### [What you need to do]
a: In the discussion of Linux USB audio offloading, which chips is the feature said to be supported on?
b: Carry on the discussion of Linux USB audio offloading from its final sentence.

### [Extracted text]
_ _ _ _ _

> If your Linux laptop doubles as a music player, another nice new feature is that you can now stream your audio over USB even while the rest of your system is asleep. That capability's been available in Android for a while, but now it's part of mainline Linux.
How does that work? You still need some program to actually play the music (mpv, Sotify, whatnot)? Or what am I misunderstanding? Unfortunately there are no details in the article, and an interwebz search doesn't really show anything.
It's probably related to this:
https://www.phoronix.com/news/Linux-6.16-QCOM-USB-Audio-OLOA...
Audio usb offloading. Only supported on Qualcomm soc's.
Article is misleading. Audio offloading is probably only useful to avoid waking the main CPU too often, so better battery management... CPU can remain sleeping a few microseconds longer, not all the time.
Not something many will benefit.
A 20 MB 3.5 minute .flac file takes ~200 ms to decode into a 35 MB .wav on my desktop, so in principle the program could spend a small fraction of a second placing the decoded audio into a small buffer and give a pointer to hardware to keep playing it while the rest of the system goes to sleep for a few minutes. Or if the hardware has direct support for the codec, it could just give it the file as-is.
Since pulseaudio defaults to software mixing, this huge buffer would just get gradually copied to the actual kernel playback buffer one 25ms chunk at a time..

_ _ _ _ _

### [Data records]

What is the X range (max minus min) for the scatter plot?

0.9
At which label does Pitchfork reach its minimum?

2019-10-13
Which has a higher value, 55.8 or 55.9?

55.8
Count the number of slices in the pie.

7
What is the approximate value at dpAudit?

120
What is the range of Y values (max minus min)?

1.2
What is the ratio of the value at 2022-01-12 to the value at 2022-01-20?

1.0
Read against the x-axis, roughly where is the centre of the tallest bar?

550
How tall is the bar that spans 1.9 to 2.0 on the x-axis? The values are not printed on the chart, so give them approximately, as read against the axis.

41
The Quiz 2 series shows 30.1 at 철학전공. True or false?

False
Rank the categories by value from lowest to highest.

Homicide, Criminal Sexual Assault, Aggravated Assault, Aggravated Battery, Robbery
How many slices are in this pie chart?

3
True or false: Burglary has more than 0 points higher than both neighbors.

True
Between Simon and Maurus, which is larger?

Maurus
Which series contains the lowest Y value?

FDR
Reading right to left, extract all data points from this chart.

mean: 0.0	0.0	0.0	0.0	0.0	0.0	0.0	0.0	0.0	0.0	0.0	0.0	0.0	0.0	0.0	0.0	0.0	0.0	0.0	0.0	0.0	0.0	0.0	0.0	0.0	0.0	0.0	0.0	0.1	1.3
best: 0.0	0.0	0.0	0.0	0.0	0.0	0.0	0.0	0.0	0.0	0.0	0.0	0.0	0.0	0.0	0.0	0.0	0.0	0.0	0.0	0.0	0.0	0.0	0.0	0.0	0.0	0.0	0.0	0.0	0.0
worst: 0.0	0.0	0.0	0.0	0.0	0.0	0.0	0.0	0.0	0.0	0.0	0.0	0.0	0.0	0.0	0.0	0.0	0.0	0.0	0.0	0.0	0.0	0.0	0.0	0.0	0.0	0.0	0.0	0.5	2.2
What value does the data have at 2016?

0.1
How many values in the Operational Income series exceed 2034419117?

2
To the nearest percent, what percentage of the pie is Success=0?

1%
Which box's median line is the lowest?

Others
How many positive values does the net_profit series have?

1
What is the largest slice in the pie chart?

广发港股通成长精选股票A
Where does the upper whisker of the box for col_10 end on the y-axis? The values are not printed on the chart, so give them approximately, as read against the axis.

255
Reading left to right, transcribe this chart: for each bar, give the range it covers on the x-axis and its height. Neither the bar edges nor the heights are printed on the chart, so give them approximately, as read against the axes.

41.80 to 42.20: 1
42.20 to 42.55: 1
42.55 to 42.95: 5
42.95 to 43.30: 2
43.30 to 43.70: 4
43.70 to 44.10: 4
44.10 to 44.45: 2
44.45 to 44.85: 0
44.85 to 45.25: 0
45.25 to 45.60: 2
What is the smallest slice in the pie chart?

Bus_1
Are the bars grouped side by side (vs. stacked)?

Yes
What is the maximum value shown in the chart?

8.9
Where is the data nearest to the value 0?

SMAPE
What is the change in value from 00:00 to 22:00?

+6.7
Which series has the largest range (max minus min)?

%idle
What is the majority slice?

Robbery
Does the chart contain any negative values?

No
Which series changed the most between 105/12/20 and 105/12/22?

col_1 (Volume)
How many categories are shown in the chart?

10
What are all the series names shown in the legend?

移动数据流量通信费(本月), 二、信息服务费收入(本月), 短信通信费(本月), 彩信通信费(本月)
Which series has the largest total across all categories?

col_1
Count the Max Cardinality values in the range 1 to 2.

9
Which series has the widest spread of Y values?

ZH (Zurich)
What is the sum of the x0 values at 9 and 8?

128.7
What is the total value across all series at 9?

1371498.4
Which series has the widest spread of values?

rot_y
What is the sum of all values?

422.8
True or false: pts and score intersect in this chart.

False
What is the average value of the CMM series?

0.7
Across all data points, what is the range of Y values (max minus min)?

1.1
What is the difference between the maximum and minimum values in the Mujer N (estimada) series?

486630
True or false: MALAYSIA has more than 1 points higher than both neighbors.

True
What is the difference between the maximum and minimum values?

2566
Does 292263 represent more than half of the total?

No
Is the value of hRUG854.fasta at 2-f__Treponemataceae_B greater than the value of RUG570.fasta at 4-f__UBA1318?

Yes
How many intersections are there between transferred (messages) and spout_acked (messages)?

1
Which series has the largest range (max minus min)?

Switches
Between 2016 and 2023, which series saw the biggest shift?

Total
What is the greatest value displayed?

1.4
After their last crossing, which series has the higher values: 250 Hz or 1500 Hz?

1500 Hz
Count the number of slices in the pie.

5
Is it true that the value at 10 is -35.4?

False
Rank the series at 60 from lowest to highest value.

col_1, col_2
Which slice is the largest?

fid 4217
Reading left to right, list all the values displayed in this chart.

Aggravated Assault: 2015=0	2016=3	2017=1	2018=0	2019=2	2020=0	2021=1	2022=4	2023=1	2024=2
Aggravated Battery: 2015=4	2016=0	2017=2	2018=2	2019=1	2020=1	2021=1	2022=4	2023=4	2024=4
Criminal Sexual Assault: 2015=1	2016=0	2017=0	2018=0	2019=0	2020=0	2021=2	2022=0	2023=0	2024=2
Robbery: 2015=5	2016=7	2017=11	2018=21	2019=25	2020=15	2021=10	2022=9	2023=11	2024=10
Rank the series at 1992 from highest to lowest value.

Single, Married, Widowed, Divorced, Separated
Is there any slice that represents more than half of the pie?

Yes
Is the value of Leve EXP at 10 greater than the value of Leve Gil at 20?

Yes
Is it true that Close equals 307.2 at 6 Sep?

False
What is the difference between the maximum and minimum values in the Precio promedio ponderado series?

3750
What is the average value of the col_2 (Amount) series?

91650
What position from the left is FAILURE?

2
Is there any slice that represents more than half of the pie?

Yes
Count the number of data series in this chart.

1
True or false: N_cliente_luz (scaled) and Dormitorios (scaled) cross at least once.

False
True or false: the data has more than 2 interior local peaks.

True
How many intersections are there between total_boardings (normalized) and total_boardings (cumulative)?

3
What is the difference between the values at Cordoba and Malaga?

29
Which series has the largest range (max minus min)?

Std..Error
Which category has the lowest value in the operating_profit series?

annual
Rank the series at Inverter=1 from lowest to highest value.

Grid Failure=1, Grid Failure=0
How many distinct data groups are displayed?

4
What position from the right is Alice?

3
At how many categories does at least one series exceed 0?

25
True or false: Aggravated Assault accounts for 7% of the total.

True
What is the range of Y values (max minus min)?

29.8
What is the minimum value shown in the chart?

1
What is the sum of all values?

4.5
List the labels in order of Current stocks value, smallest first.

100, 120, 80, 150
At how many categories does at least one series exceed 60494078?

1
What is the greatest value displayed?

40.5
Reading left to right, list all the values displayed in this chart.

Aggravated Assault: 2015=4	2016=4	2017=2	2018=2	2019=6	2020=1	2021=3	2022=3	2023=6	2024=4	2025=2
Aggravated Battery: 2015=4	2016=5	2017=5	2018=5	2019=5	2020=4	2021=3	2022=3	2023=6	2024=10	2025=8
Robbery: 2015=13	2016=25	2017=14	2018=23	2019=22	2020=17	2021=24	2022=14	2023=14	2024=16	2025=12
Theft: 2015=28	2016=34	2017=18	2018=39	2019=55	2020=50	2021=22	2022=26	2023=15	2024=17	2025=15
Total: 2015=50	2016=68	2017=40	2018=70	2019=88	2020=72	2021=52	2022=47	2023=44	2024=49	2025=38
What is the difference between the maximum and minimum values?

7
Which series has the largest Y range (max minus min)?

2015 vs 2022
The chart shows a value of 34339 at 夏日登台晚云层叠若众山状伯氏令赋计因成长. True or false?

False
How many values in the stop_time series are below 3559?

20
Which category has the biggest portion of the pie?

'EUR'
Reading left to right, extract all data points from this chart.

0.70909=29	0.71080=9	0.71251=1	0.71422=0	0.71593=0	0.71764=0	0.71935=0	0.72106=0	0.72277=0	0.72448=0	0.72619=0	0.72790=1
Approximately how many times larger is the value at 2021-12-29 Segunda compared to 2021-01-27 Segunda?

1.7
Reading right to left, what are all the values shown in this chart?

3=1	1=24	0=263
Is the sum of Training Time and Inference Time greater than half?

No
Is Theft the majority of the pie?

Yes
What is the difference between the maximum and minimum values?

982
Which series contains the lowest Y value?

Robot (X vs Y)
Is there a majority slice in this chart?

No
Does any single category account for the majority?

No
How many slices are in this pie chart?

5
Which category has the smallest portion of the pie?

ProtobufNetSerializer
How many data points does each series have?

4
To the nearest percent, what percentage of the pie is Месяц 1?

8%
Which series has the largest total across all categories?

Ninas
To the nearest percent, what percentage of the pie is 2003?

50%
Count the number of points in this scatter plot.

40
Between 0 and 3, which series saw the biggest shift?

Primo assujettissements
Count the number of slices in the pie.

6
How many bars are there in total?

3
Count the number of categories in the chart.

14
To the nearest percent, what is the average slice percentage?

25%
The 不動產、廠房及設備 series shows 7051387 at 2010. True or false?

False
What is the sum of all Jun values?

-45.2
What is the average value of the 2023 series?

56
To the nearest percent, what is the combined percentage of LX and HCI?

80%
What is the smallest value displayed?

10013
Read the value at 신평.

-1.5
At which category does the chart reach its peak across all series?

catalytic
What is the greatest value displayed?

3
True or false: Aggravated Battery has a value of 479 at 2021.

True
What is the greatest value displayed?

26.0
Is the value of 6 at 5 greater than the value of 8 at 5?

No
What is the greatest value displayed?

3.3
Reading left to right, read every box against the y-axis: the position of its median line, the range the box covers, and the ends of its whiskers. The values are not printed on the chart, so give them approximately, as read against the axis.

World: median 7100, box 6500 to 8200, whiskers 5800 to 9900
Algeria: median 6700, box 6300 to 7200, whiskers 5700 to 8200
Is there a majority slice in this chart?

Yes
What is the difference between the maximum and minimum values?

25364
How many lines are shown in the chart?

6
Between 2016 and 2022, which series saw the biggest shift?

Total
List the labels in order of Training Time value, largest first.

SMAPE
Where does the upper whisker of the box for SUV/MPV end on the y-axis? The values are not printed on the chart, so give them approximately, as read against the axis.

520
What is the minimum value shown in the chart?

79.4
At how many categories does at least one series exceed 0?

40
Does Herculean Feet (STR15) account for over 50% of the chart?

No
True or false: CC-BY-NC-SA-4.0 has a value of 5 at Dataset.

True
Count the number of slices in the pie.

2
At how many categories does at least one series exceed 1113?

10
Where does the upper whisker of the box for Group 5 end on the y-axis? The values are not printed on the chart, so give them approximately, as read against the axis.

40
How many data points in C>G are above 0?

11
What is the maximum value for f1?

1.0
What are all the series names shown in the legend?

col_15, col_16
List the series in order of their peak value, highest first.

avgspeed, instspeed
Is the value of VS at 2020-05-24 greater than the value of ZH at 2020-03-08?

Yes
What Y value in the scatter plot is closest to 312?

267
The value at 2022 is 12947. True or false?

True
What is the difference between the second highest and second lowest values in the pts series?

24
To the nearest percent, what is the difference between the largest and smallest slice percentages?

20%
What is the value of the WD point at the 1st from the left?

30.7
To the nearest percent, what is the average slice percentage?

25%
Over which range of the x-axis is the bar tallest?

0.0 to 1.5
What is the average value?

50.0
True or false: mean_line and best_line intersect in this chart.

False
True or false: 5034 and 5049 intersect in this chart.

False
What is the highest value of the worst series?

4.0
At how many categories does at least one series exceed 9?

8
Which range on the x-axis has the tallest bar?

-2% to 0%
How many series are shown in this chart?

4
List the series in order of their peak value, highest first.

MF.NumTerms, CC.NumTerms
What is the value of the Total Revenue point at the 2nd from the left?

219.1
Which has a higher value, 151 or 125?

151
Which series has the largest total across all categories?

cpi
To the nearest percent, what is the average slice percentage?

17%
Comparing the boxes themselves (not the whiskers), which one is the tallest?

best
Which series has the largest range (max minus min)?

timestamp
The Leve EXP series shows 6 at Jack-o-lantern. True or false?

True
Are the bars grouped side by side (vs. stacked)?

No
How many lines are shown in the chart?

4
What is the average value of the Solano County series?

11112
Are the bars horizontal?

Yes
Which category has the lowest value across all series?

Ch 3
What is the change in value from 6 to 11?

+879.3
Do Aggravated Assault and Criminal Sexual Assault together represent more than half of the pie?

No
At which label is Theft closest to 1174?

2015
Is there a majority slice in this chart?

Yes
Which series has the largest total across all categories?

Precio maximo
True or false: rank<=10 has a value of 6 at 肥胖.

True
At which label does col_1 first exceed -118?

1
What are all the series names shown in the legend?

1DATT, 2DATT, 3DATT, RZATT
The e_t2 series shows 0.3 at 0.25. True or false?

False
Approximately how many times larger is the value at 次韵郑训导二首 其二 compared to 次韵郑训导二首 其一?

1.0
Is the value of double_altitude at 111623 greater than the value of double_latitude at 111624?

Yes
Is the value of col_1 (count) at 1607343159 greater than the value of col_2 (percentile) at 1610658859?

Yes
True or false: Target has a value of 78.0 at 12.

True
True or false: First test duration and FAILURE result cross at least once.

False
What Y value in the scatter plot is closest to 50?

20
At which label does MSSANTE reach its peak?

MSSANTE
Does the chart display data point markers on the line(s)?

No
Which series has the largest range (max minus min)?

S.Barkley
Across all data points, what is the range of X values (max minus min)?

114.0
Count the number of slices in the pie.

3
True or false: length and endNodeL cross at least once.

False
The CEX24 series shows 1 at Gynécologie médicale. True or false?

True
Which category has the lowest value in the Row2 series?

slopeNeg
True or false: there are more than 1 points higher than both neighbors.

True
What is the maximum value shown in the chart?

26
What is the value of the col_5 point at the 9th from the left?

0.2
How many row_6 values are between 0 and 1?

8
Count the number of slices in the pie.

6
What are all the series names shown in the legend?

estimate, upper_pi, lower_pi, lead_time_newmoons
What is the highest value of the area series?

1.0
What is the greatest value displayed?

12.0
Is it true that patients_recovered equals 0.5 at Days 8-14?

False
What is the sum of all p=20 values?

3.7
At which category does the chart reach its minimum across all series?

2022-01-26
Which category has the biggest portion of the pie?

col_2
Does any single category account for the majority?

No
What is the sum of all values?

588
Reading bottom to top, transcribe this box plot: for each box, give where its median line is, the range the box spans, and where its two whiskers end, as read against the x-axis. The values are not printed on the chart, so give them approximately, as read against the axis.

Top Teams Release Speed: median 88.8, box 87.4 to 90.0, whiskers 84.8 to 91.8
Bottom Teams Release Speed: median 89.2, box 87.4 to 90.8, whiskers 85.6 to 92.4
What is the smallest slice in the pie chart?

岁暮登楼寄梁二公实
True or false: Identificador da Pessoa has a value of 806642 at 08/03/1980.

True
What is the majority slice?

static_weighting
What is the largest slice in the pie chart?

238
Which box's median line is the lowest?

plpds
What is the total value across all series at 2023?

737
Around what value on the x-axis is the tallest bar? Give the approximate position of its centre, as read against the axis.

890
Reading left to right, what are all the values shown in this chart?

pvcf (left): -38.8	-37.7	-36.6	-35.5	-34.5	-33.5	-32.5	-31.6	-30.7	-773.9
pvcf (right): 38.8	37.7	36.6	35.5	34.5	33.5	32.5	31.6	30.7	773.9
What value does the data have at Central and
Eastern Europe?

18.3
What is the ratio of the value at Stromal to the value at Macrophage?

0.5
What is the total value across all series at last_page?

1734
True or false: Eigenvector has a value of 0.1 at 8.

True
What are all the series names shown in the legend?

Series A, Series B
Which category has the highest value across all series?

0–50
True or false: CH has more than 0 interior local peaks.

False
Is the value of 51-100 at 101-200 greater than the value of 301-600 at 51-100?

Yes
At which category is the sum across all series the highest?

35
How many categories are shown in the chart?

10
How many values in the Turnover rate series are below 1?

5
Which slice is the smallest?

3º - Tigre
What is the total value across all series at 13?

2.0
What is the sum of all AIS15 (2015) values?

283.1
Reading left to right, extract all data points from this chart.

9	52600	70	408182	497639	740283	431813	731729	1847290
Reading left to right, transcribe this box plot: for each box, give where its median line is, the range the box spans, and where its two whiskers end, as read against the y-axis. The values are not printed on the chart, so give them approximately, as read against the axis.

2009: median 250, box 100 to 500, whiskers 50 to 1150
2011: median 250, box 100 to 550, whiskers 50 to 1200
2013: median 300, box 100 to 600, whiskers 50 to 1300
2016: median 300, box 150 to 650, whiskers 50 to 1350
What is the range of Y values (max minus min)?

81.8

_ _ _ _ _

### [Task results]
a: Only Qualcomm SoCs.

b:
I believe even Debian defaults to PipeWire instead of PulseAudio, so I doubt there are many systems left using PA.
It probably requires active standby/s0ix. Modern Intel chips actually don't officially support s3 at all anymore, only s0ix.
The whole point is to support stuff like this
Maybe it’s using Wake-on-LAN where the network interface is alive while the rest of the system is dormant? Perhaps the music stream is encoded in magic packets?
I found [1], which says "For Qualcomm hardware where the USB audio can be offloaded to a dedicated audio DSP for handling the transfers to the USB host controller, this lessens the work of the main CPU cores and can help with power management so those CPU cores can hit lower power states or tackle other work. Other hardware vendors will hopefully follow suit in their support for the upstream support around USB audio offloading."
So I think that it doesn't do anything for the average Linux laptop, and is mostly intended for certain (mobile) hardware?